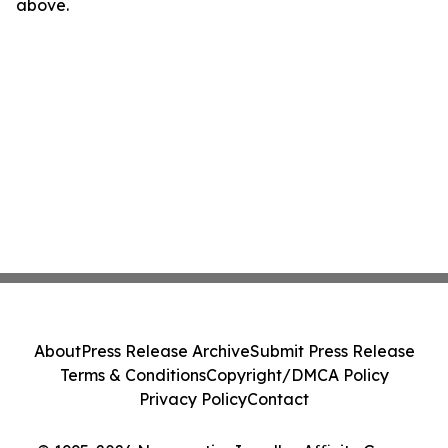
above.
About
Press Release Archive
Submit Press Release
Terms & Conditions
Copyright/DMCA Policy
Privacy Policy
Contact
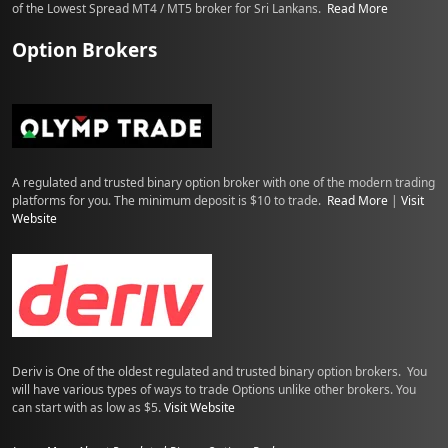
of the Lowest Spread MT4 / MT5 broker for Sri Lankans.
Read More
Option Brokers
A regulated and trusted binary option broker with one of the modern trading
platforms for you. The minimum deposit is $10 to trade.
Read More
|
Visit
Website
Deriv is One of the oldest regulated and trusted binary option brokers. You
will have various types of ways to trade Options unlike other brokers. You
can start with as low as $5.
Visit Website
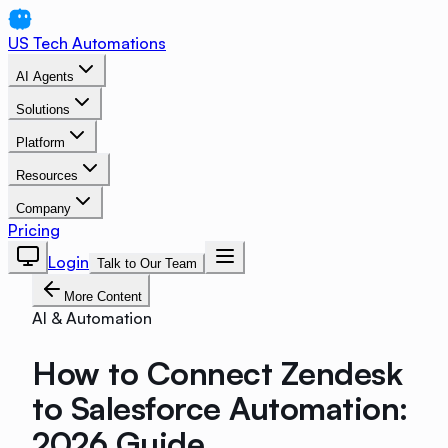
US Tech Automations
AI Agents
Solutions
Platform
Resources
Company
Pricing
Login
Talk to Our Team
More Content
AI & Automation
How to Connect Zendesk
to Salesforce Automation:
2026 Guide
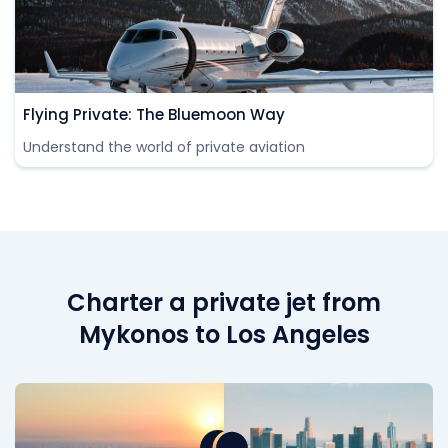
Flying Private: The Bluemoon Way
Understand the world of private aviation
Charter a private jet from
Mykonos to Los Angeles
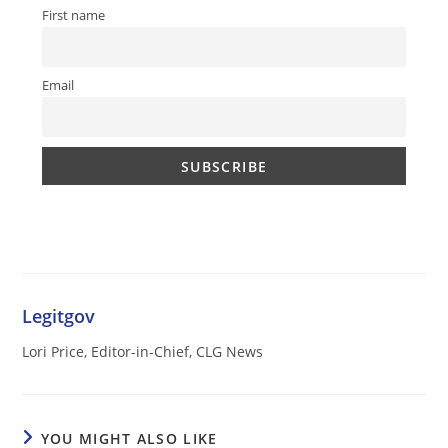
First name
Email
Legitgov
Lori Price, Editor-in-Chief, CLG News
YOU MIGHT ALSO LIKE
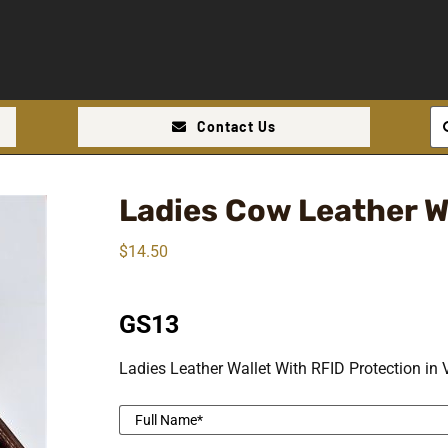
Se
Contact Us
for
Ladies Cow Leather W
$
14.50
GS13
Ladies Leather Wallet With RFID Protection in 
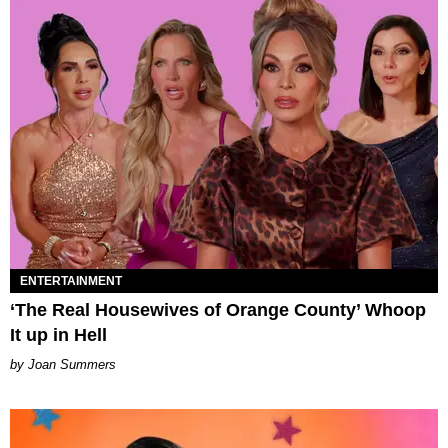
ENTERTAINMENT
‘The Real Housewives of Orange County’ Whoop
It up in Hell
Joan Summers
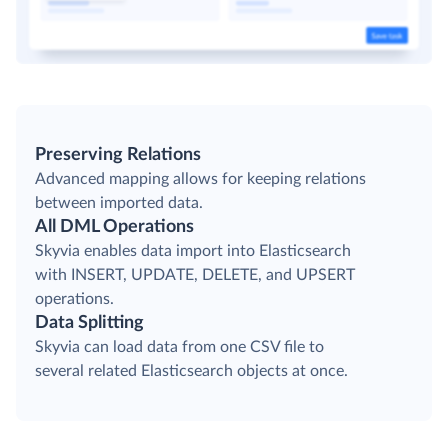
Preserving Relations
Advanced mapping allows for keeping relations
between imported data.
All DML Operations
Skyvia enables data import into Elasticsearch
with INSERT, UPDATE, DELETE, and UPSERT
operations.
Data Splitting
Skyvia can load data from one CSV file to
several related Elasticsearch objects at once.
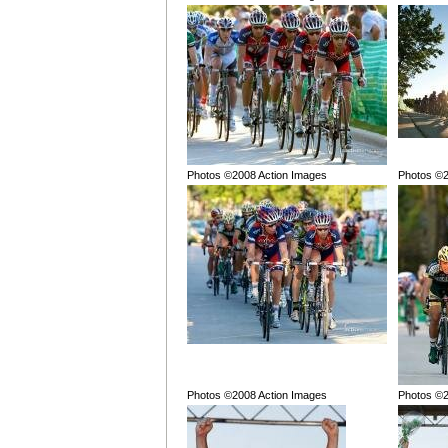
Photos ©2008 Action Images
Photos ©2
Photos ©2008 Action Images
Photos ©2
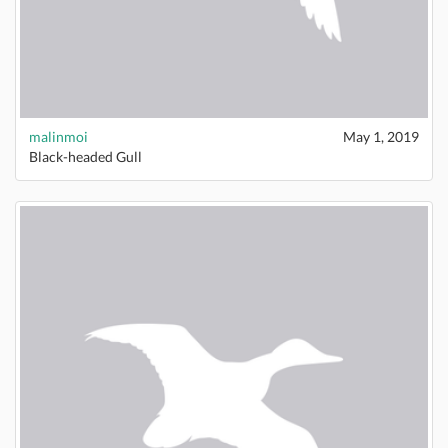
malinmoi
May 1, 2019
Black-headed Gull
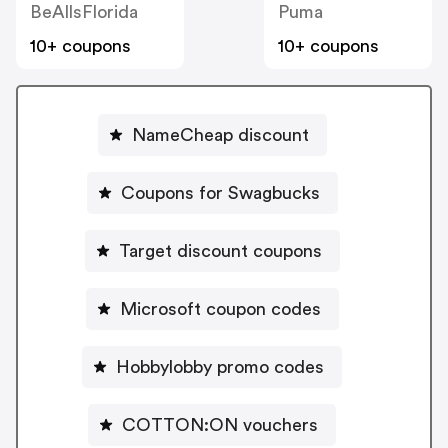
BeAllsFlorida
Puma
10+ coupons
10+ coupons
NameCheap discount
Coupons for Swagbucks
Target discount coupons
Microsoft coupon codes
Hobbylobby promo codes
COTTON:ON vouchers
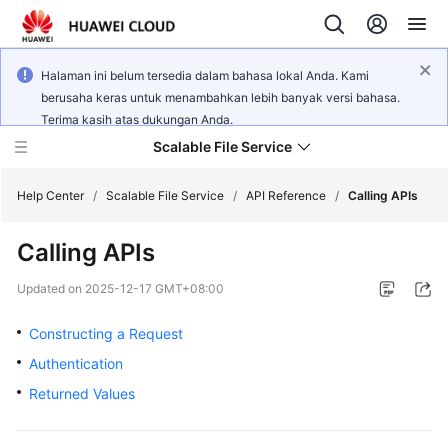
Halaman ini belum tersedia dalam bahasa lokal Anda. Kami
berusaha keras untuk menambahkan lebih banyak versi bahasa.
Terima kasih atas dukungan Anda.
Scalable File Service
Help Center
/
Scalable File Service
/
API Reference
/
Calling APIs
Calling APIs
What's
New
Updated on
2025-12-17 GMT+08:00
Product
Constructing a Request
Bulletin
Authentication
Returned Values
Service
Overview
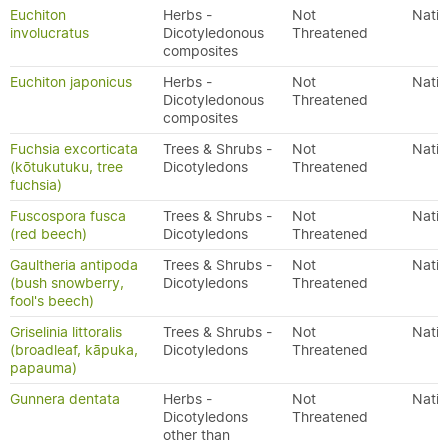
Euchiton
Herbs -
Not
Nativ
involucratus
Dicotyledonous
Threatened
composites
Euchiton japonicus
Herbs -
Not
Nativ
Dicotyledonous
Threatened
composites
Fuchsia excorticata
Trees & Shrubs -
Not
Nativ
(kōtukutuku, tree
Dicotyledons
Threatened
fuchsia)
Fuscospora fusca
Trees & Shrubs -
Not
Nativ
(red beech)
Dicotyledons
Threatened
Gaultheria antipoda
Trees & Shrubs -
Not
Nativ
(bush snowberry,
Dicotyledons
Threatened
fool's beech)
Griselinia littoralis
Trees & Shrubs -
Not
Nativ
(broadleaf, kāpuka,
Dicotyledons
Threatened
papauma)
Gunnera dentata
Herbs -
Not
Nativ
Dicotyledons
Threatened
other than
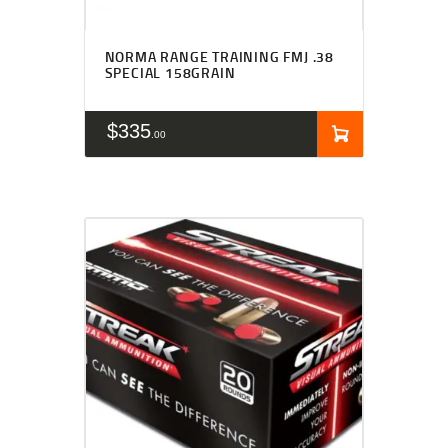
NORMA RANGE TRAINING FMJ .38
SPECIAL 158GRAIN
$
335
00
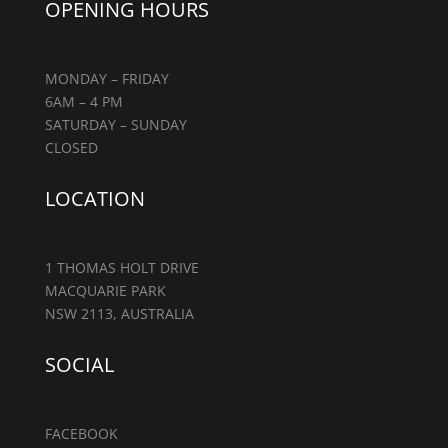
OPENING HOURS
MONDAY – FRIDAY
6AM – 4 PM
SATURDAY – SUNDAY
CLOSED
LOCATION
1 THOMAS HOLT DRIVE
MACQUARIE PARK
NSW 2113, AUSTRALIA
SOCIAL
FACEBOOK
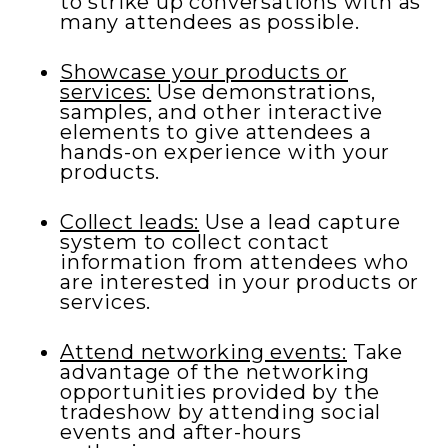
to strike up conversations with as
many attendees as possible.
Showcase your products or
services:
Use demonstrations,
samples, and other interactive
elements to give attendees a
hands-on experience with your
products.
Collect leads:
Use a lead capture
system to collect contact
information from attendees who
are interested in your products or
services.
Attend networking events:
Take
advantage of the networking
opportunities provided by the
tradeshow by attending social
events and after-hours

Description of the task: The pictures stay out of the copy. Set down the entries above precisely.

Result:
above.
About
Press Release Archive
Submit Press Release
Terms & Conditions
Copyright/DMCA Policy
Privacy Policy
Contact
of the Lowest Spread MT4 / MT5 broker for Sri Lankans.
Read More
Option Brokers
A regulated and trusted binary option broker with one of the modern trading
platforms for you. The minimum deposit is $10 to trade.
Read More
|
Visit
Website
Deriv is One of the oldest regulated and trusted binary option brokers. You
will have various types of ways to trade Options unlike other brokers. You
can start with as low as $5.
Visit Website
US Tech Automations
AI Agents
Solutions
Platform
Resources
Company
Pricing
Login
Talk to Our Team
More Content
AI & Automation
How to Connect Zendesk
to Salesforce Automation:
2026 Guide
Flying Private: The Bluemoon Way
Understand the world of private aviation
Charter a private jet from
Mykonos to Los Angeles
First name
Email
Legitgov
Lori Price, Editor-in-Chief, CLG News
YOU MIGHT ALSO LIKE
Se
Contact Us
for
Ladies Cow Leather W
$
14.50
GS13
Ladies Leather Wallet With RFID Protection in 
ENTERTAINMENT
‘The Real Housewives of Orange County’ Whoop
It up in Hell
Joan Summers
Preserving Relations
Advanced mapping allows for keeping relations
between imported data.
All DML Operations
Skyvia enables data import into Elasticsearch
with INSERT, UPDATE, DELETE, and UPSERT
operations.
Data Splitting
Skyvia can load data from one CSV file to
several related Elasticsearch objects at once.
Photos ©2008 Action Images
Photos ©2
Photos ©2008 Action Images
Photos ©2
malinmoi
May 1, 2019
Black-headed Gull
BeAllsFlorida
Puma
10+ coupons
10+ coupons
NameCheap discount
Coupons for Swagbucks
Target discount coupons
Microsoft coupon codes
Hobbylobby promo codes
COTTON:ON vouchers
Halaman ini belum tersedia dalam bahasa lokal Anda. Kami
berusaha keras untuk menambahkan lebih banyak versi bahasa.
Terima kasih atas dukungan Anda.
Scalable File Service
Help Center
/
Scalable File Service
/
API Reference
/
Calling APIs
Calling APIs
What's
New
Updated on
2025-12-17 GMT+08:00
Product
Constructing a Request
Bulletin
Authentication
Returned Values
Service
Overview
Euchiton
Herbs -
Not
Nativ
involucratus
Dicotyledonous
Threatened
composites
Euchiton japonicus
Herbs -
Not
Nativ
Dicotyledonous
Threatened
composites
Fuchsia excorticata
Trees & Shrubs -
Not
Nativ
(kōtukutuku, tree
Dicotyledons
Threatened
fuchsia)
Fuscospora fusca
Trees & Shrubs -
Not
Nativ
(red beech)
Dicotyledons
Threatened
Gaultheria antipoda
Trees & Shrubs -
Not
Nativ
(bush snowberry,
Dicotyledons
Threatened
fool's beech)
Griselinia littoralis
Trees & Shrubs -
Not
Nativ
(broadleaf, kāpuka,
Dicotyledons
Threatened
papauma)
Gunnera dentata
Herbs -
Not
Nativ
Dicotyledons
Threatened
other than
NORMA RANGE TRAINING FMJ .38
SPECIAL 158GRAIN
$
335
00
OPENING HOURS
MONDAY – FRIDAY
6AM – 4 PM
SATURDAY – SUNDAY
CLOSED
LOCATION
1 THOMAS HOLT DRIVE
MACQUARIE PARK
NSW 2113, AUSTRALIA
SOCIAL
FACEBOOK
to strike up conversations with as
many attendees as possible.
Showcase your products or
services:
Use demonstrations,
samples, and other interactive
elements to give attendees a
hands-on experience with your
products.
Collect leads:
Use a lead capture
system to collect contact
information from attendees who
are interested in your products or
services.
Attend networking events:
Take
advantage of the networking
opportunities provided by the
tradeshow by attending social
events and after-hours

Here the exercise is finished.